The FIFF has become increasingly successful in winning its selections a festival after-life in Switzerland, with a closing night press release boasting that “nine films distributed by seven different Swiss distributors will have their theatrical release after the FIFF.” This is undoubtedly a victory for film culture in Switzerland, but one I would hope the FIFF team don’t work too hard towards forging as a norm in future years. Should the equation ever look to be tipping too far in the other direction, with a theatrical release becoming more the norm, post-festival, than the exception, then the festival could enter a decline, its raison d’être and edge diminished.

Meanwhile, though, I think such a scenario is probably still some way off, though it’s impossible to predict the impact of new distribution models, like that of this year’s Audience Award winner The Square, released simultaneously in January in North American cinemas and online on Netflix, whose tentacles reach across much of the globe, albeit not to Switzerland… yet.

I’m sure though that for Jobin and his colleagues right now, the feeling would have to be that the continual upward trajectory of the festival’s breadth of programming and audience reach is a nice problem to have.

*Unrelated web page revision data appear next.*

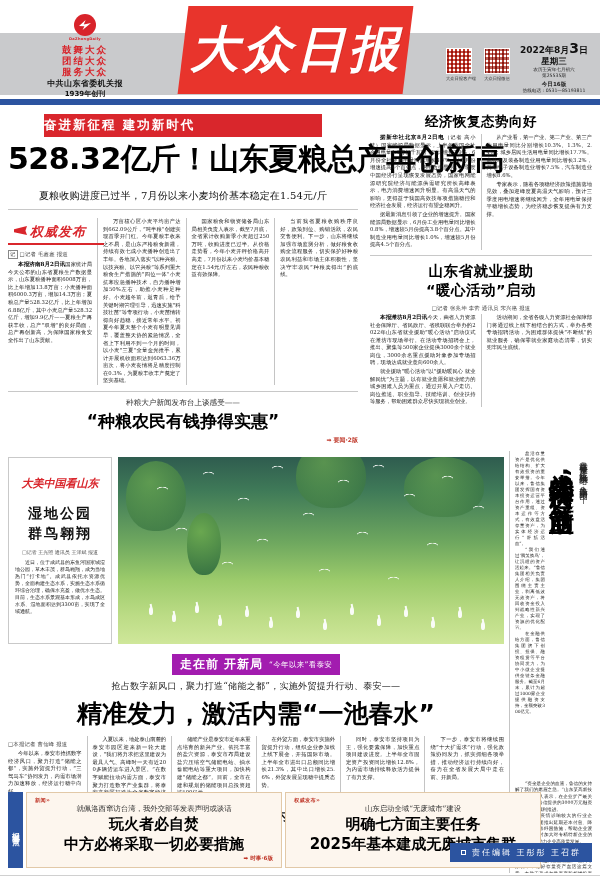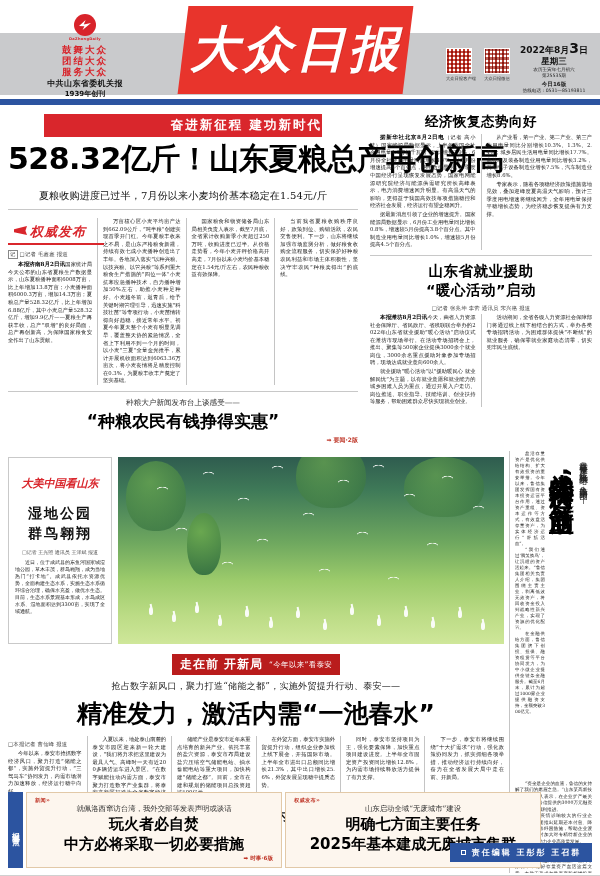--- a/index.html
+++ b/index.html
@@ -97,7 +97,7 @@
 
   
   .banner-red {
-    background: #d9262c; color: #fff; text-align: right;
+    background: #d9262c; color: #fff; text-align: left;
     font-size: 12.5px; font-weight: bold; letter-spacing: 2px;
     padding: 3px 0; width: 278px; margin: 6px auto 0;
   }

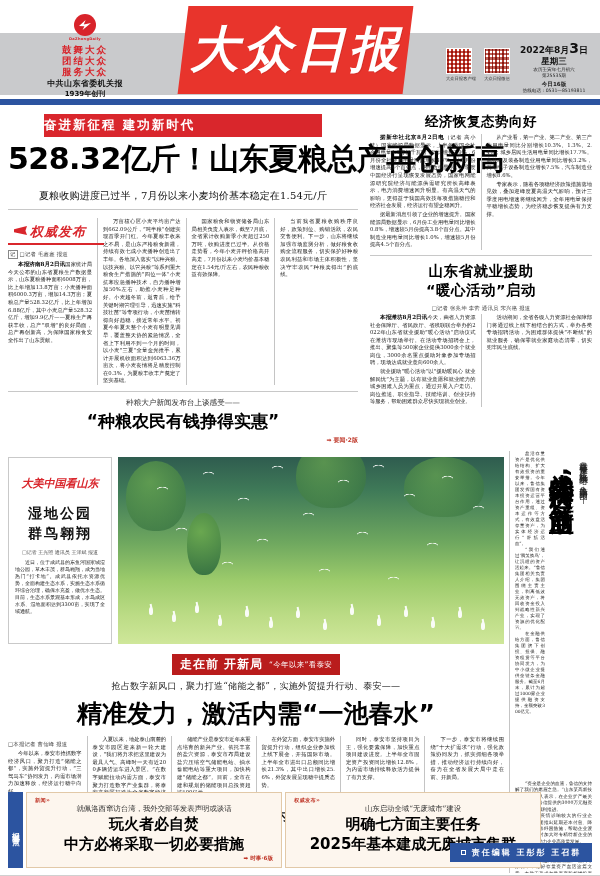--- a/index.html
+++ b/index.html
@@ -207,7 +207,7 @@
 
   
   .banner-red2 {
-    background: #b91c1c; color: #fff; display: inline-flex; align-items: center;
+    background: #a21caf; color: #fff; display: inline-flex; align-items: center;
     gap: 6px; padding: 2px 8px; font-weight: bold;
   }
   .banner-red2 .b1 { font-size: 12px; letter-spacing: 1px; }

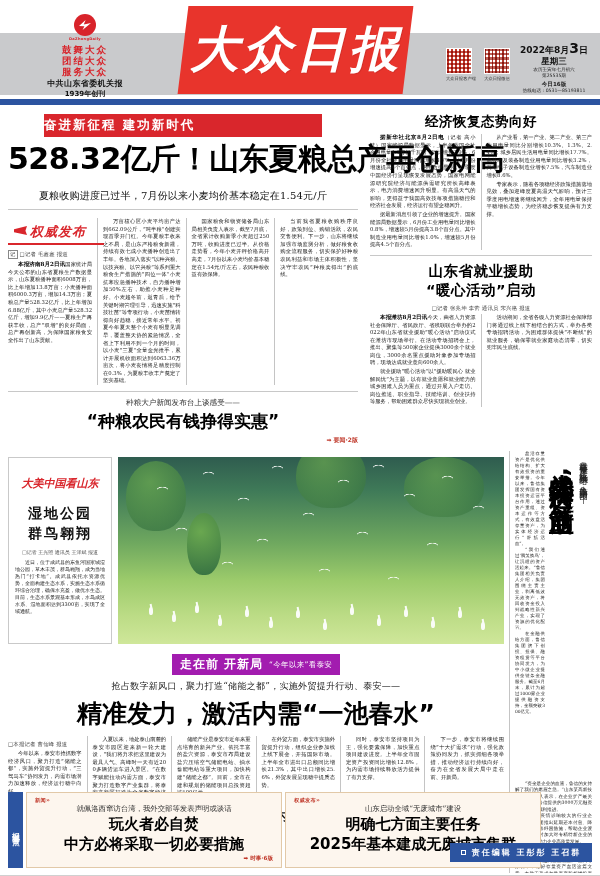--- a/index.html
+++ b/index.html
@@ -261,7 +261,7 @@
 
   .editor-bar {
     background: #2c54a0; color: #fff; text-align: center;
-    font-size: 8px; font-weight: bold; letter-spacing: 2px; padding: 4px 0;
+    font-size: 8px; font-weight: normal; letter-spacing: 2px; padding: 4px 0;
   }
   .editor-bar .sq {
     display: inline-block; width: 5px; height: 5px; border: 1px solid #fff;

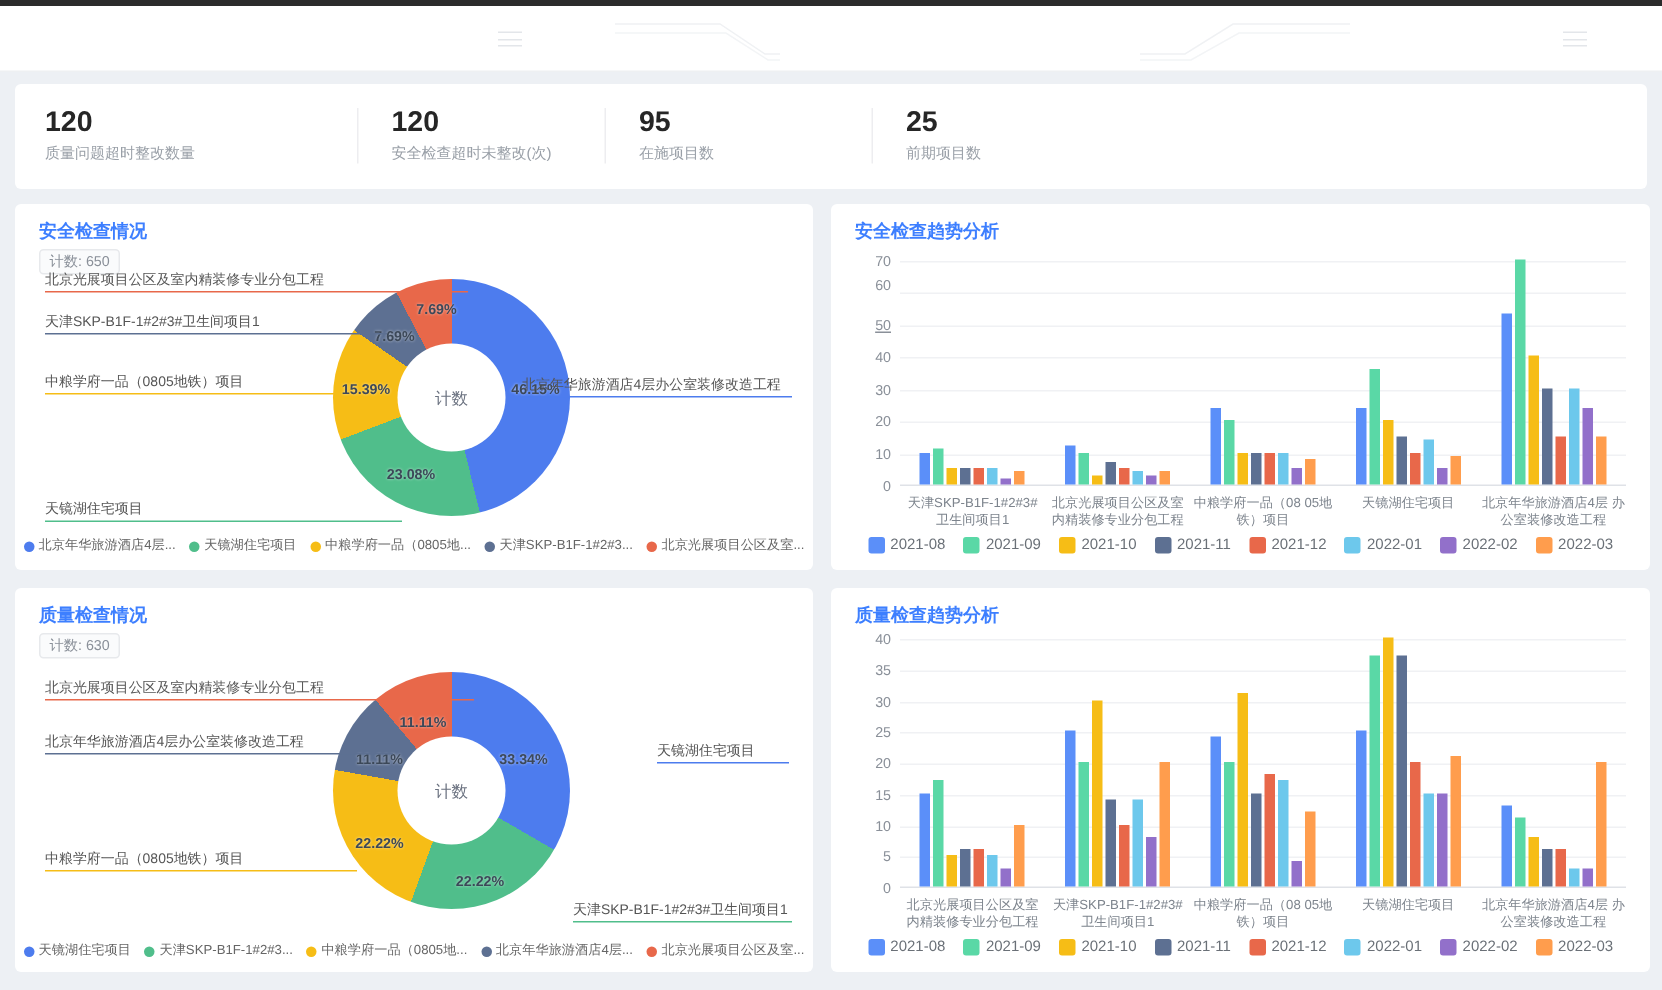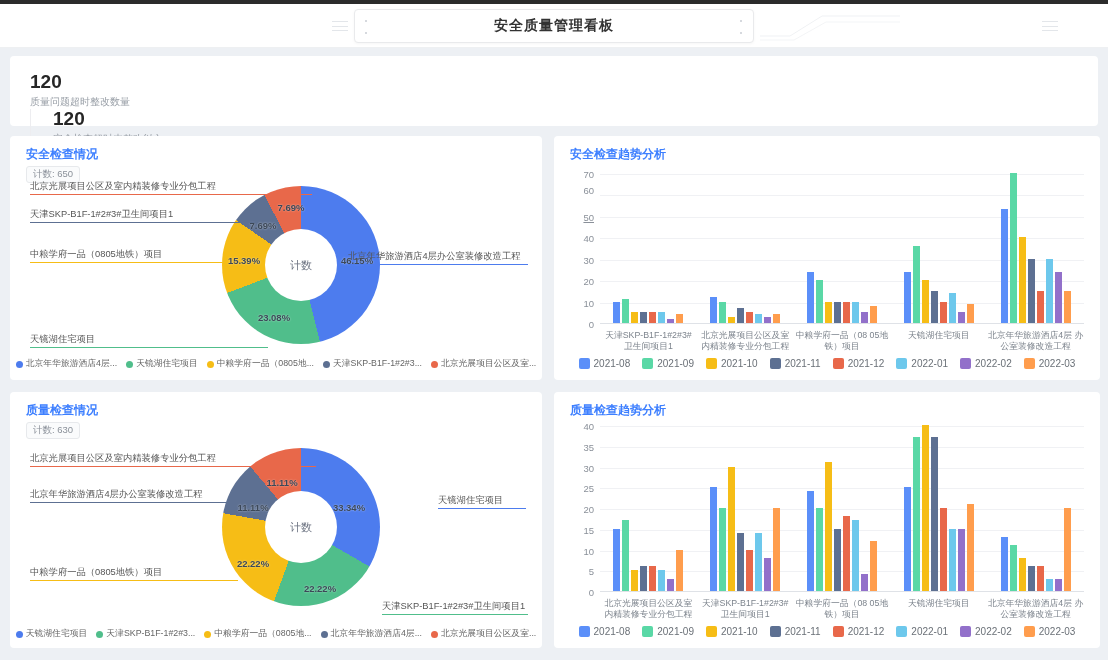--- a/index.html
+++ b/index.html
@@ -64,17 +64,6 @@
     <polyline points="0,26 30,26 62,6 140,6" fill="none" stroke="#eceef1" stroke-width="1"></polyline>
     <polyline points="0,30 34,30 66,12 140,12" fill="none" stroke="#f0f2f4" stroke-width="1"></polyline>
   </svg>
-  <div class="titlebox">
-    <span class="dots" style="left:10px;">
-        <i></i>
-        <i></i>
-      </span>
-    <span class="t">安全质量管理看板</span>
-    <span class="dots" style="right:10px;">
-        <i></i>
-        <i></i>
-      </span>
-  </div>
 </div>
 
 <div class="card summary">

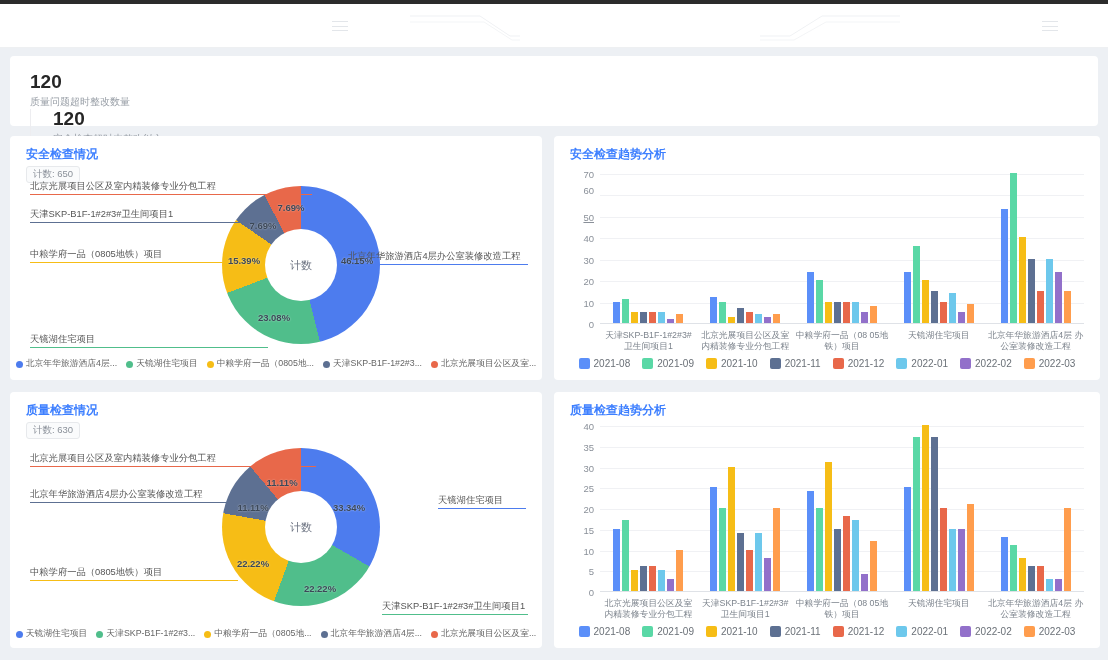--- a/index.html
+++ b/index.html
@@ -19,7 +19,7 @@
   .card { background:#fff; border-radius:4px;padding-left:41px; }
   .summary { margin:8px 10px 10px; height:70px; padding:8px 20px 0; }
   .summary .stitle { color:#3D7FFF; font-size:12px; font-weight:bold; padding-bottom:6px; border-bottom:1px solid #f2f3f5; }
-  .stats { display:flex; margin-top:8px;flex-direction:column; }
+  .stats { display:flex; margin-top:8px; }
   .stat { padding-right:10px; }
   .stat + .stat { border-left:1px solid #ededf0; padding-left:22px; }
   .stat .v { font-size:19px; font-weight:bold; color:#262626; line-height:20px; }

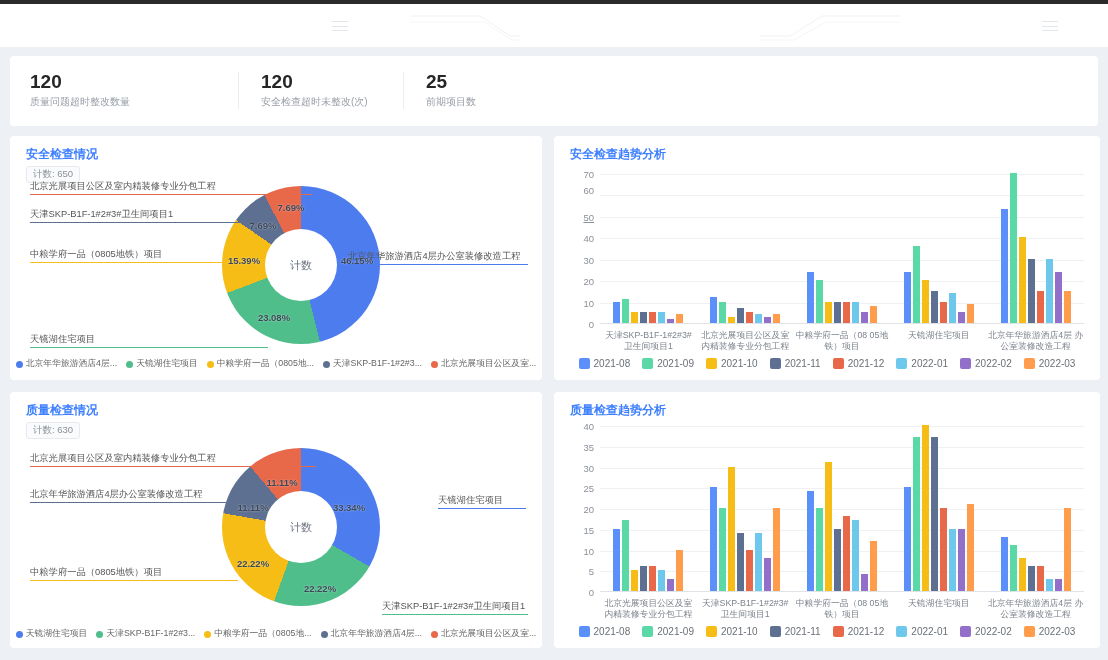--- a/index.html
+++ b/index.html
@@ -76,6 +76,10 @@
       <div class="v">120</div>
       <div class="l">安全检查超时未整改(次)</div>
     </div>
+    <div class="stat" style="width:178px;">
+      <div class="v">95</div>
+      <div class="l">在施项目数</div>
+    </div>
     <div class="stat">
       <div class="v">25</div>
       <div class="l">前期项目数</div>

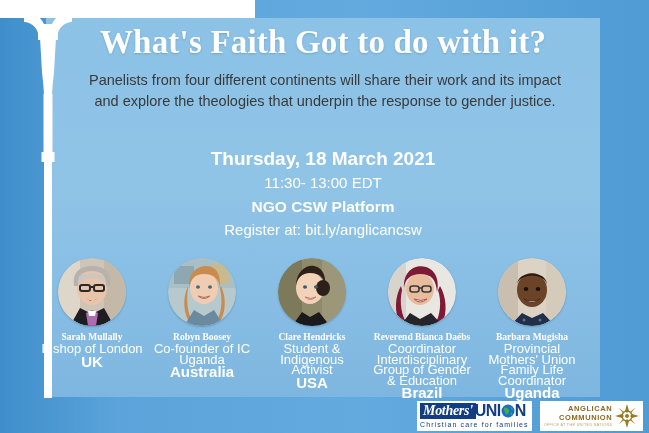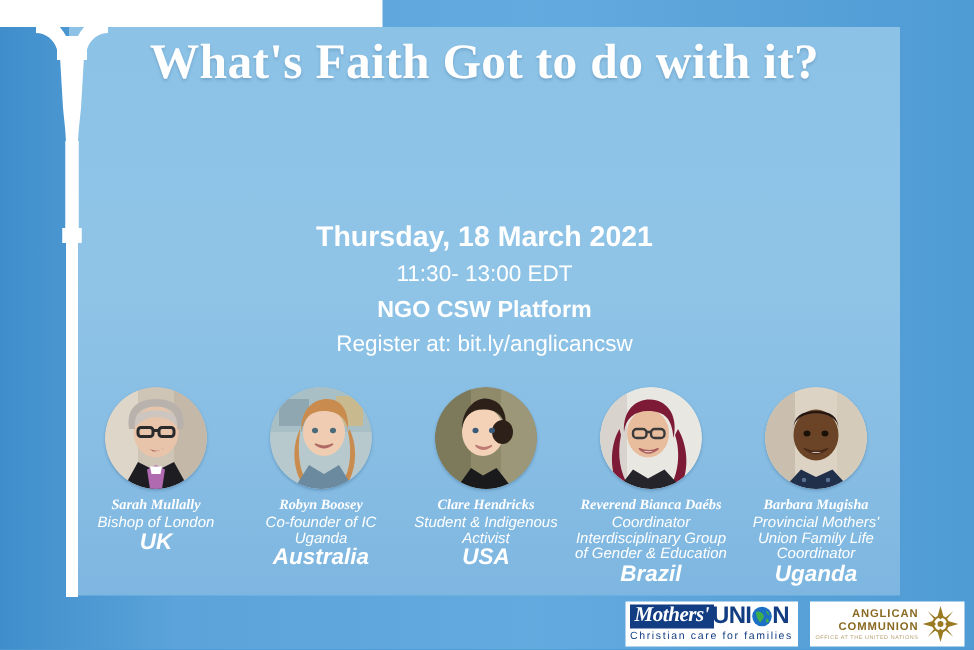--- a/index.html
+++ b/index.html
@@ -134,6 +134,7 @@
   </svg>
 
   <div class="title">What's Faith Got to do with it?</div>
+  <div class="blurb">Panelists from four different continents will share their work and its impact and explore the theologies that underpin the response to gender justice.</div>
   <div class="date-line">Thursday, 18 March 2021</div>
   <div class="time-line">11:30- 13:00 EDT</div>
   <div class="platform-line">NGO CSW Platform</div>

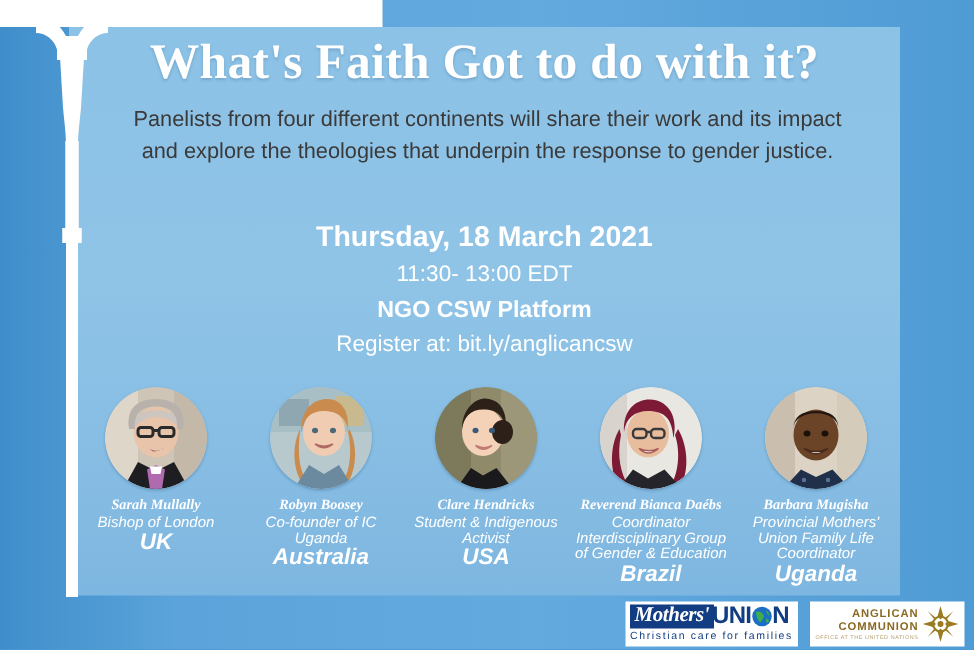--- a/index.html
+++ b/index.html
@@ -56,8 +56,8 @@
   }
   
   .panelists{
-    position:absolute;left:52px;top:258px;width:544px;
-    display:flex;justify-content:space-between;align-items:flex-start;font-style:italic;
+    position:absolute;left:40px;top:258px;width:544px;
+    display:flex;justify-content:space-between;align-items:flex-start;
   }
   .panelist{width:104px;display:flex;flex-direction:column;align-items:center;}
   .avatar{

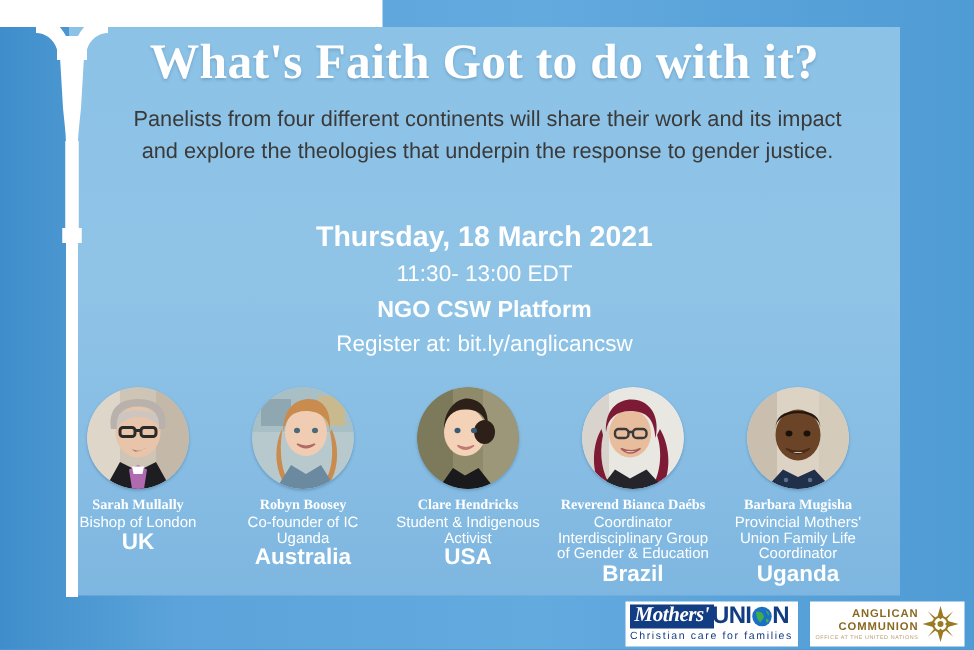--- a/index.html
+++ b/index.html
@@ -70,7 +70,7 @@
     font-size:9.5px;color:#ffffff;text-align:center;line-height:11px;
   }
   .p-role{
-    font-size:10px;color:#ffffff;text-align:center;line-height:10.5px;margin-top:1px;
+    font-size:13px;color:#ffffff;text-align:center;line-height:10.5px;margin-top:1px;
   }
   .p-country{
     font-size:15px;font-weight:bold;color:#ffffff;text-align:center;line-height:11px;margin-top:1px;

Fribourg International Film Festival
29 March – April 5, 2014
Festival website: http://www.fiff.ch/en/

Endnote

1. Quoted in Cerise Howard, “Going South in 2010: Thinking Global, Talking Local: The 24th Fribourg International Film Festival”, Senses of Cinema, no. 55, 2010.

About The Author

Hailing from Aotearoa New Zealand, Cerise Howard has been Program Director of the Melbourne Queer Film Festival since May 2023. A co-curator of the Melbourne Cinémathèque for several years now, she previously co-founded the Czech and Slovak Film Festival of Australia and was its Artistic Director from 2013-2018; she was also a co-founding member of tilde: Melbourne Trans and Gender Diverse Film Festival. For five years she has been a Studio Leader at RMIT University, specialising in studios interrogating the shortcomings of the canon and incubating film festivals. She plays a mean bass guitar.